Romney and Santorum have emerged as the faces of the Republican Party, and those faces reflect the split between fiscal conservatives and social conservatives. The split is real, but not insurmountable. Romney took big steps toward the nomination with a decisive victory in Illinois -- where, for the first time, close to a majority of Republicans voted for the man with an emphasis on economic, not social, policy. The message they sent is that Job 1 is to replace President Obama; their concerns are about continued high unemployment, the price of gasoline, and a national debt that threatens to forfeit their children's future.

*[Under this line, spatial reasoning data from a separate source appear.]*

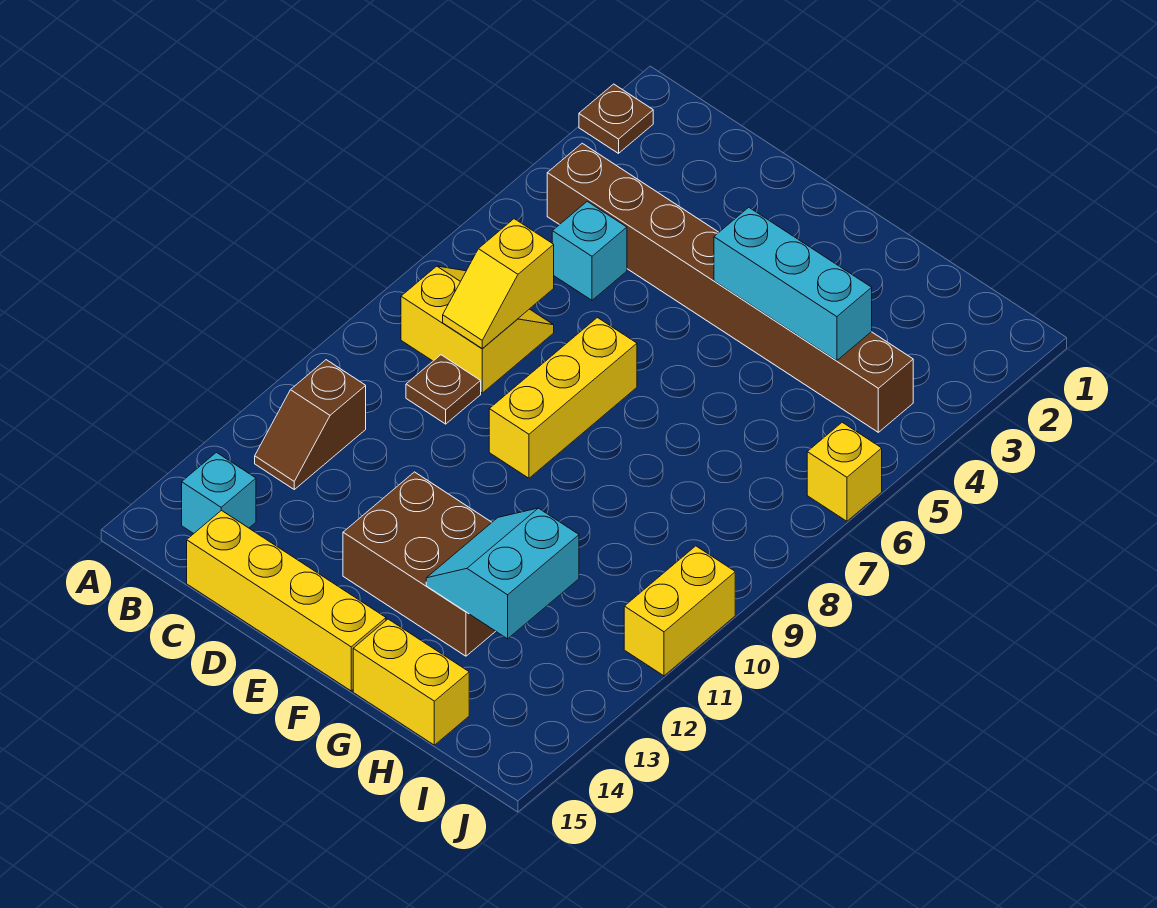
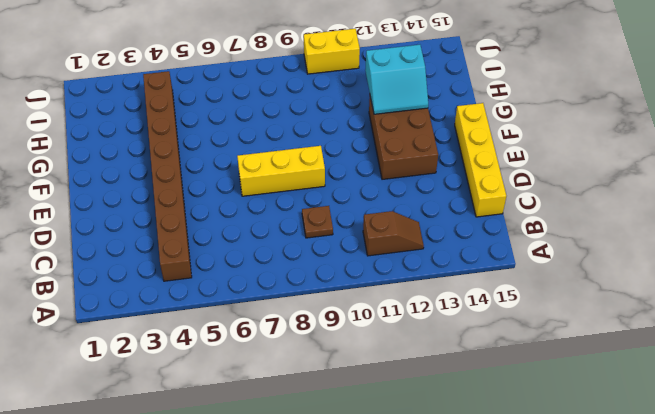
none -> brown plate A2 level 1
none -> yellow slope B7:C8 level 1 top 8
none -> cyan brick B14 level 1

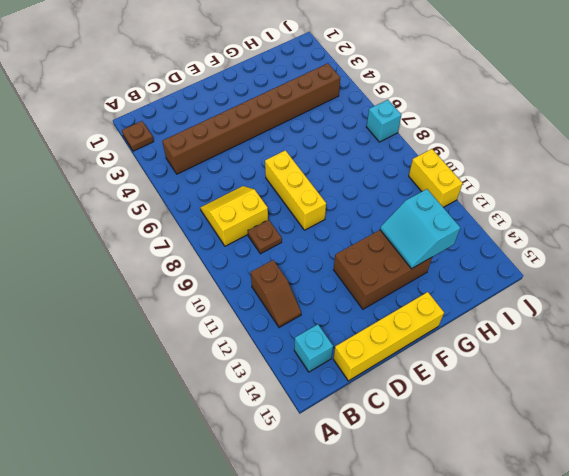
cyan brick J7 level 1 -> cyan brick C5 level 1
none -> yellow brick G15:H15 level 1
none -> yellow brick J6 level 1
none -> yellow slope C7:C8 level 2 top 7

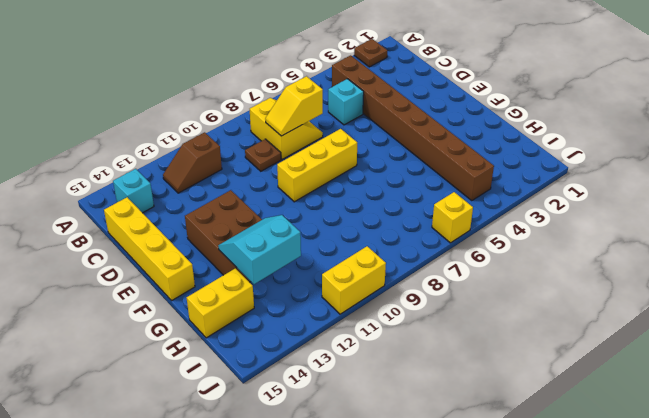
yellow brick H14:H15 level 1 -> yellow brick G15:H15 level 1
none -> cyan brick F4:H4 level 2

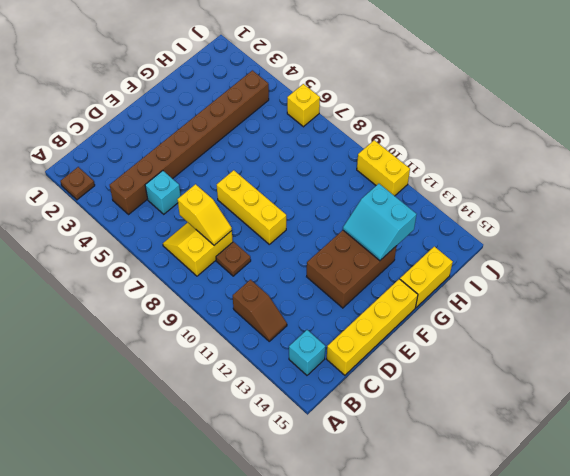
none -> cyan brick F4:H4 level 2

"Don't make (the election) about who can best manage Washington or be the CEO of the economy," Santorum told Illinois voters. Well, he might say that, because many Republicans see him as Romney describes him, "an economic lightweight." The two men are not far apart in their appreciation of the peril in the Obama view of the world. There's a deep and wide gulf between them on the economy. That's where President Obama has failed, and that's where new leadership has to take us.
Romney's repeated description of himself -- as the candidate who knows business, who has experience in the private sector, who learned firsthand how high taxes destroy entrepreneurial job creation and how balanced budgets determine whether businesses thrive or fail -- has become cliched. But that, it seems to me, is what we must remember. The president's regulators, he observes, would have shut down the Wright brothers for "dust pollution" and banned Thomas Edison's light bulb for overheating the atmosphere.
Geoffrey Kabaservice -- in his new book, "Rule and Ruin" -- sounds the lament that moderates have disappeared from the Grand Old Party. He regrets that Mitt is not more like his father, George, who self-destructed as an early Republican candidate for president in 1968. But the campaign of 2012 is about conservative principles directing economic freedom. There's nothing moderate about that.